The Christian community that I’ve been blessed to be a part of out here has been eye-opening.  Here at Providence, community is talked about a lot.  There are even things that they have called community groups and basement groups, which meet on other days outside of Sunday church just to fellowship, love each other, and read/discuss God’s Word while finding ways to be there and challenge each other along the way. A phrase that one of my professors uses to describe some churches many times is “us 4, no more, and shut the door.” (or something along those lines). The basic point of that statement, however it is correctly phrased, is that many times, it seems like church has now become this thing that can only be done inside of four walls of a church building on Sunday.  Here, in Colorado, I’ve been blessed to see how it shows through the people that living here in community with other Christians and living and interacting with the neighbors around them is a part of life.  It won’t always be easy, our intern group can attest to how it can become messy at times, but looking back and seeing how we grew from that and different scenarios, that messiness is what has made us better as a team and closer as friends. 

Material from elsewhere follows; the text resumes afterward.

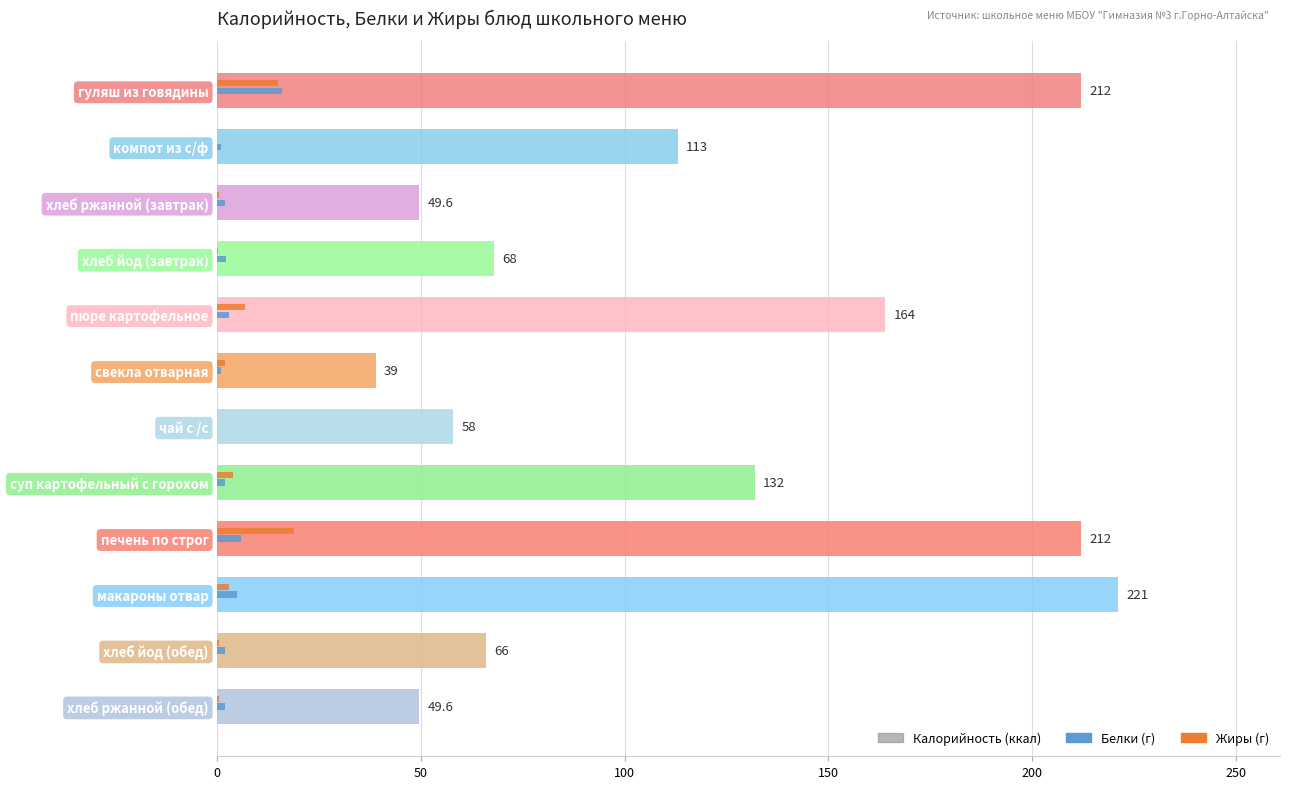

Count the number of data series in this chart.

3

From these past couple of weeks, we’ve been able to experience the awesomeness of community and how it can suck at times, but then the beauty of it all is when we struggle together and ultimately grow from that.  Our group, this church, and all of us as a body, are far from understanding everything and how things should be done.  Many mistakes can and def will continue to be made, but that’s all apart of how you grow. 

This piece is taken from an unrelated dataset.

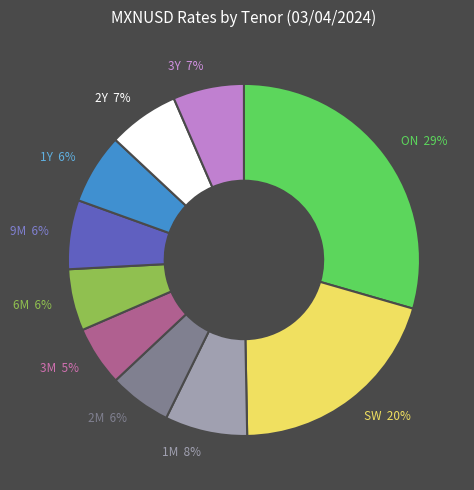

The 3M slice represents 1% of the pie. True or false?

False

I’m learning so much here that it’s becoming hard to get all my thoughts placed. :/ (weird that that’s so good and semi bad at the same time)  What I do know though is that I have been a part of a family here that I haven’t experienced before, and have been apart of something that cant be paralleled to anything from my past.  I need prayer that all that comes from this will continue to change me and that I’ll (along with Jill and Mike) come back to Cedarville and maybe even Akron with something that will impact and, who knows, possibly even teach others.  It’s funny, I’ve heard so many stories about people coming out to Colorado to visit or whatnot and then eventually staying here for good.  Gosh, there is obviously something in store for me elsewhere, cause I’d so like to stay, but I know I’ve got two more years of college ahead of me.  I want to dive into things now, but I know I’ve still got much to learn. Lets see where this goes.

Thanks so much to all of you who have supported me financially and prayerfully.  It’s so greatly appreciated and I wish I could do better at showing you all the crazy, amazing things that have been going on here.